Of those calls, 18 were fires, nine of which were for either illegal burning or burning in an approved fire pit while a burn ban is in effect.

Clifford said he wants to remind residents the burn ban is in effect and often remains so through September and sometimes into October.

This year, the area saw a pretty wet spring, so the burn ban went into effect a little later. By early July the weather had changed with high winds and low humidity.

“It’s dried things out pretty rapidly,” Clifford said.

Clifford said if residents have any questions, they should visit www.spokane, or call the department at (509) 928-1700.

Mako the arson dog helped investigate a garage fire Monday in Spokane at 633 S. Greene St. Clifford said Mako had a couple of hits for accelerants, and the investigation is continuing.

There were four reported brush fires, including one on Aug. 18 at 7108 N. Harvard Road in Newman Lake.

Spokane Valley Fire assisted Fire District 13 and the Department of Natural Resources. It was about an acre in size and was quickly extinguished.

There was another brush fire a half mile east of Argonne Road on the north side of Interstate 90, and a report of smoke in the area of 20120 E. Lincoln Road. Nothing was found.

The fourth brush fire was reported at 7224 E. Fairview Ave. Clifford said there was an illegal burn in the backyard – someone was burning wood scraps in a barbecue. He said the homeowner was educated about fire safety.

There were 10 building alarms, “nothing out of the ordinary,” Clifford said.

There were four vehicle fires and two responses to hazardous materials.

On Monday, someone called because a line on their barbecue from the propane tank was leaking. Clifford said this is easily fixed, as long as the line isn’t on fire.

“You just turn the valve off,” he said.

The other hazmat call was Sunday, when an unknown substance leaked on the road near Forker and Progress roads.

There were 20 motor vehicle collisions, which sent eight people to the hospital.

On Aug. 18, a suspected drunken driver attempted to pass another vehicle a half mile west of Starr Road on Trent Avenue. The car hit an approaching vehicle head-on. Clifford said there was a person in each vehicle and it took crews about an hour to extricate each one.

Both were taken to the hospital with serious but not life-threatening injuries and Trent was closed for several hours while deputies investigated.

There were three service calls.

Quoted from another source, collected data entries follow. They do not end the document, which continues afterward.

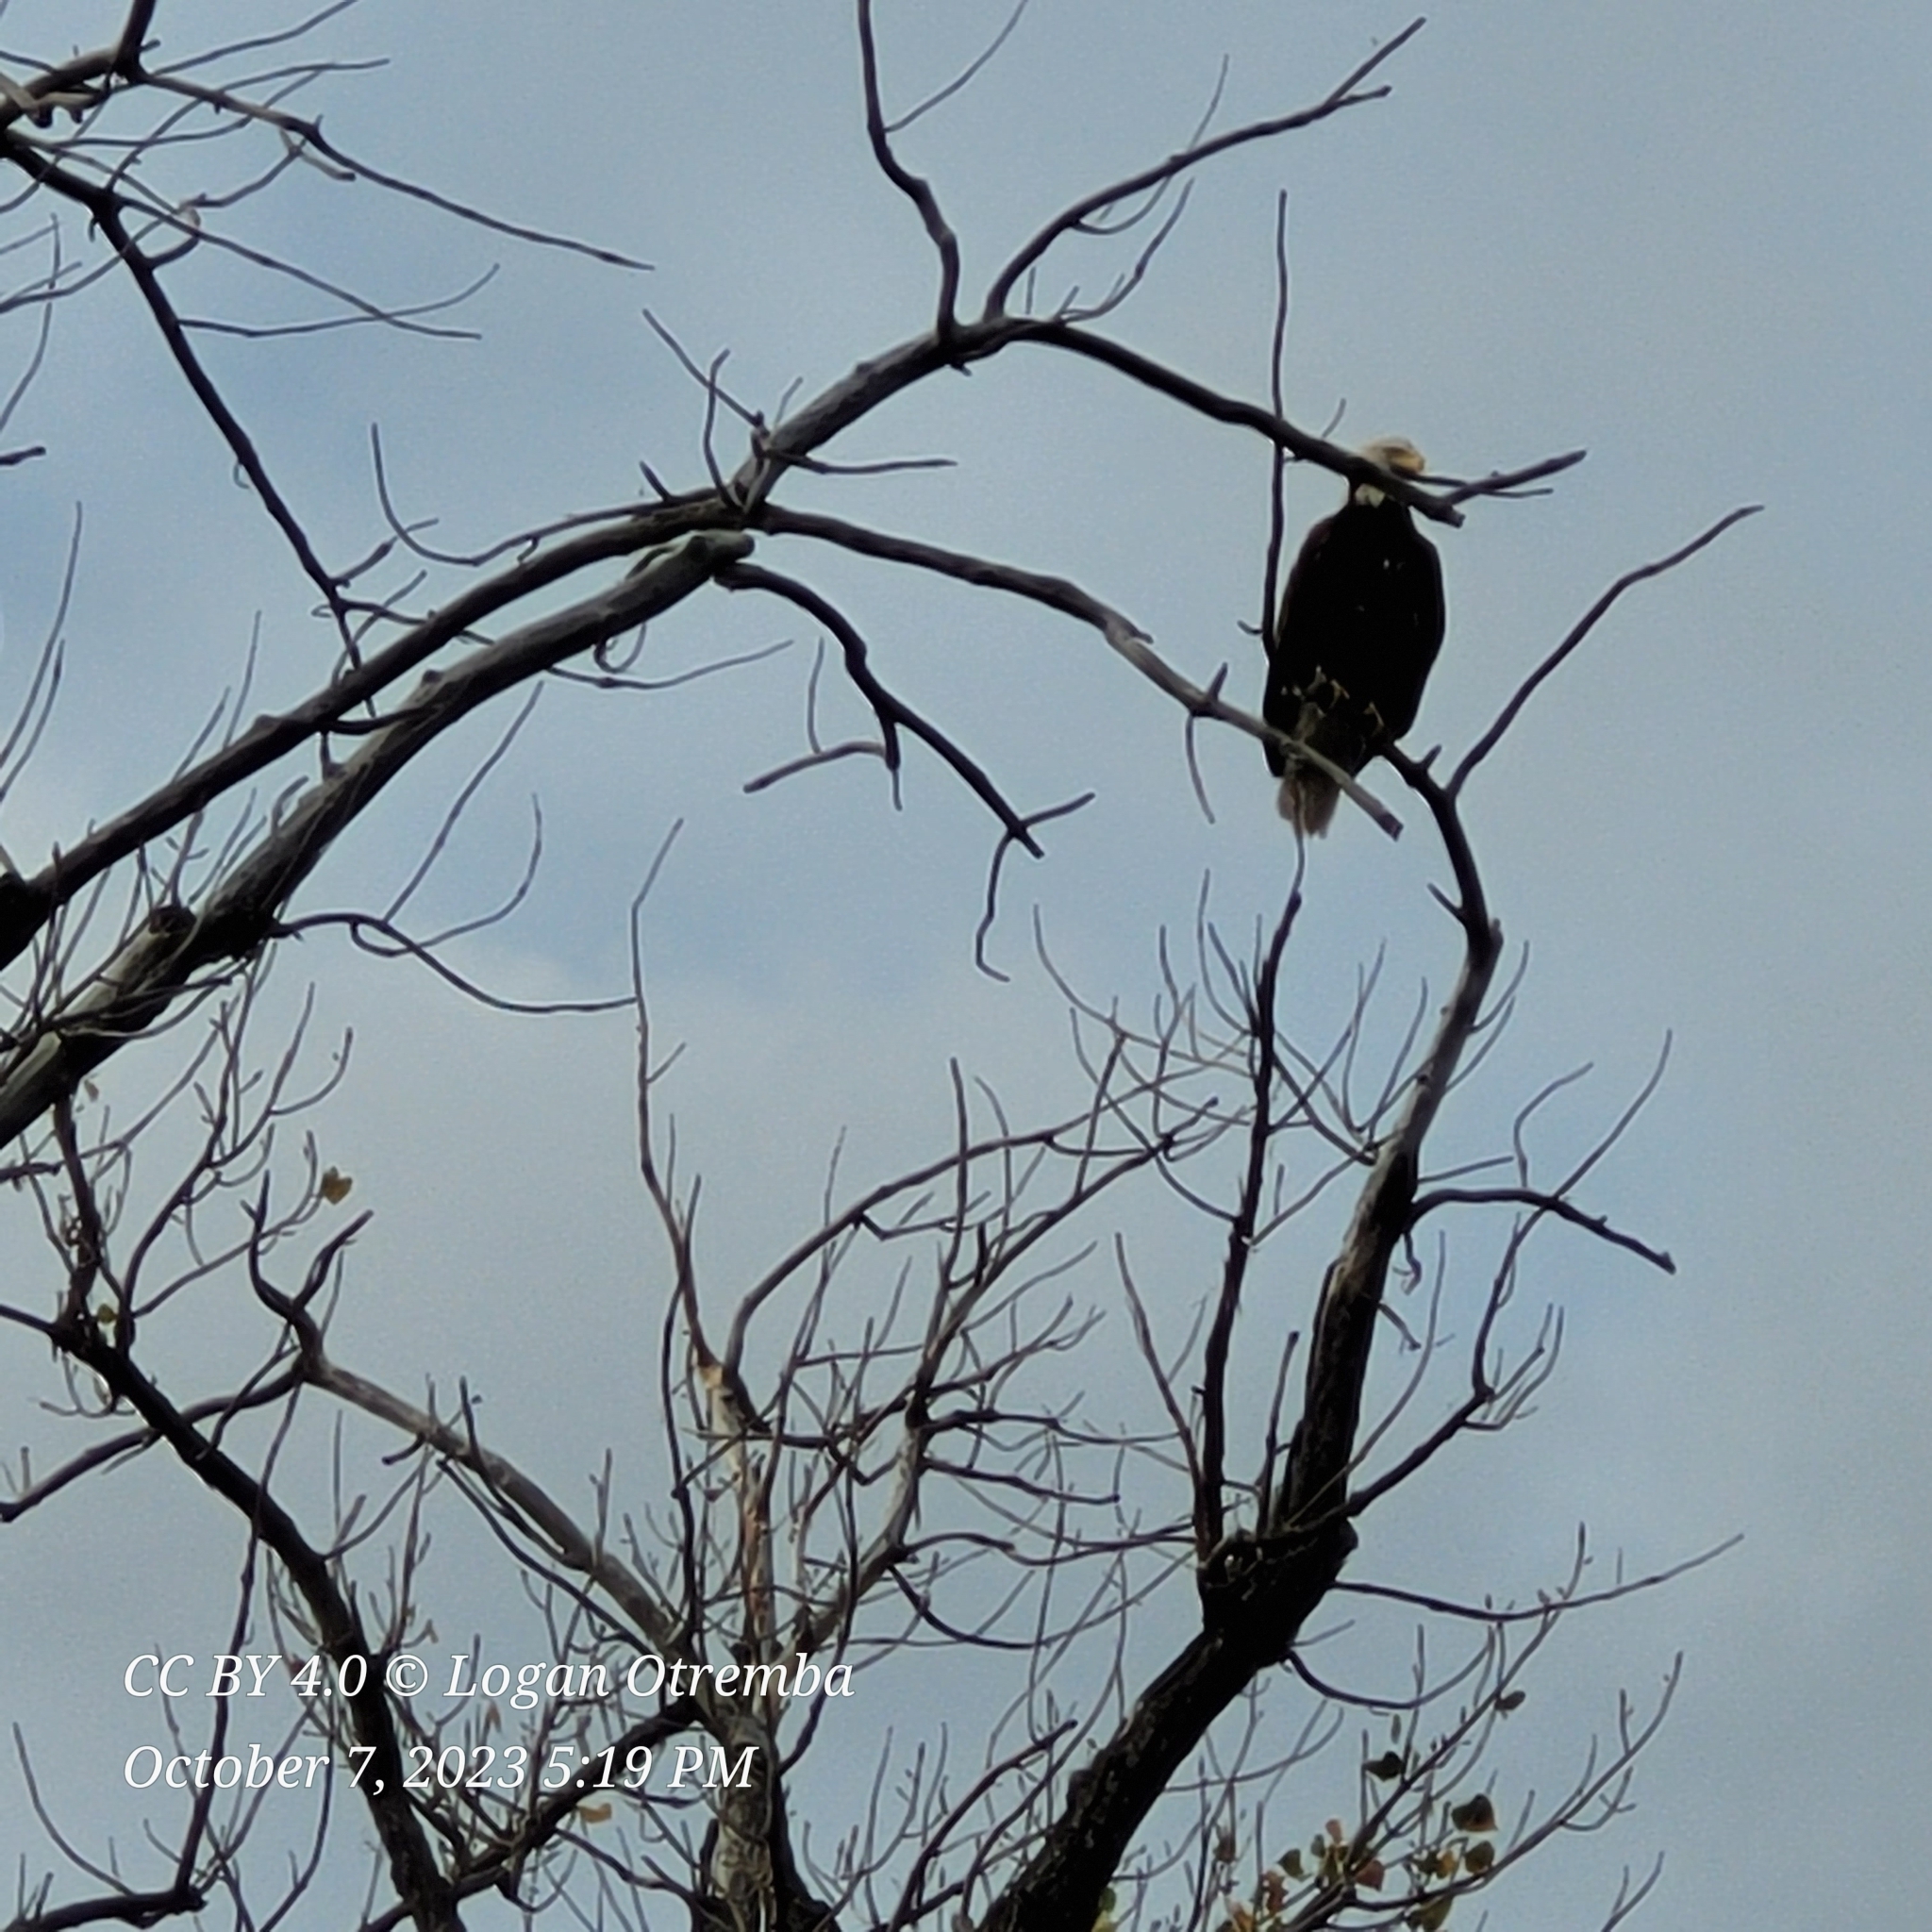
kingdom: Animalia
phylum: Chordata
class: Aves
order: Accipitriformes
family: Accipitridae
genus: Haliaeetus
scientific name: Haliaeetus leucocephalus
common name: Bald eagle
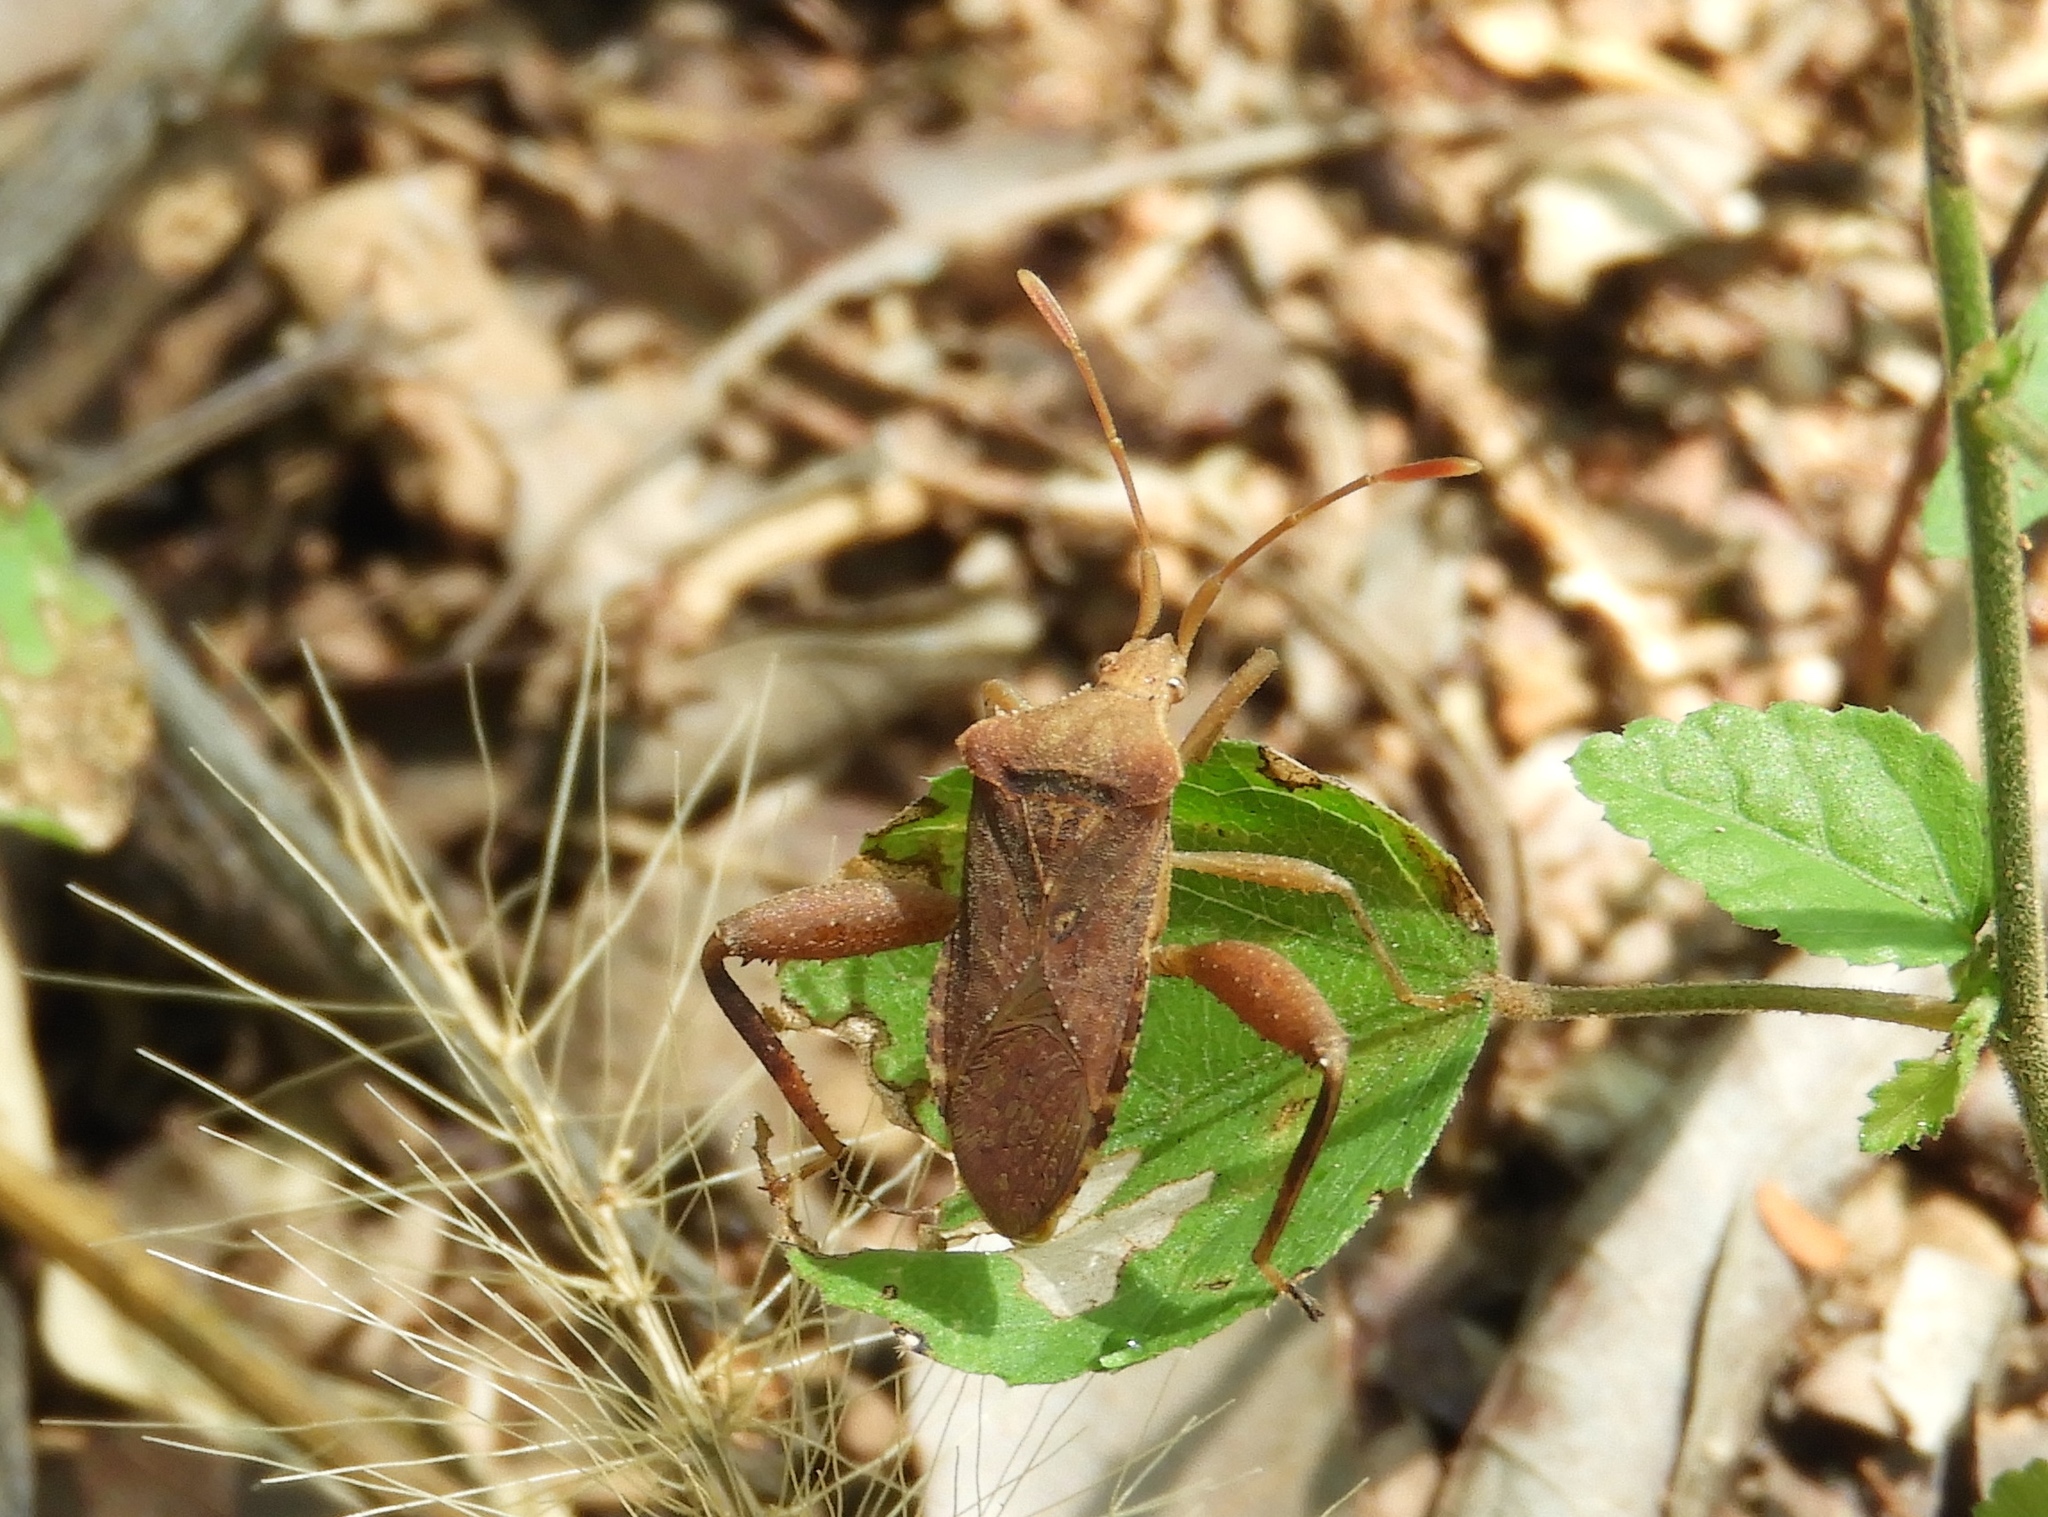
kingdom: Animalia
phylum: Arthropoda
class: Insecta
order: Hemiptera
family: Coreidae
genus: Mamurius
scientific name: Mamurius mopsus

One was a call to assist the Sheriff’s Office with a blood draw of someone suspected of driving under the influence. A male homeowner was locked out of his house and crews came by to let him inside and two children were locked inside a vehicle.

Clifford said they responded to nearly 170 emergency medical calls. Normally, he said, 70 to 78 percent of the calls are for medical emergencies.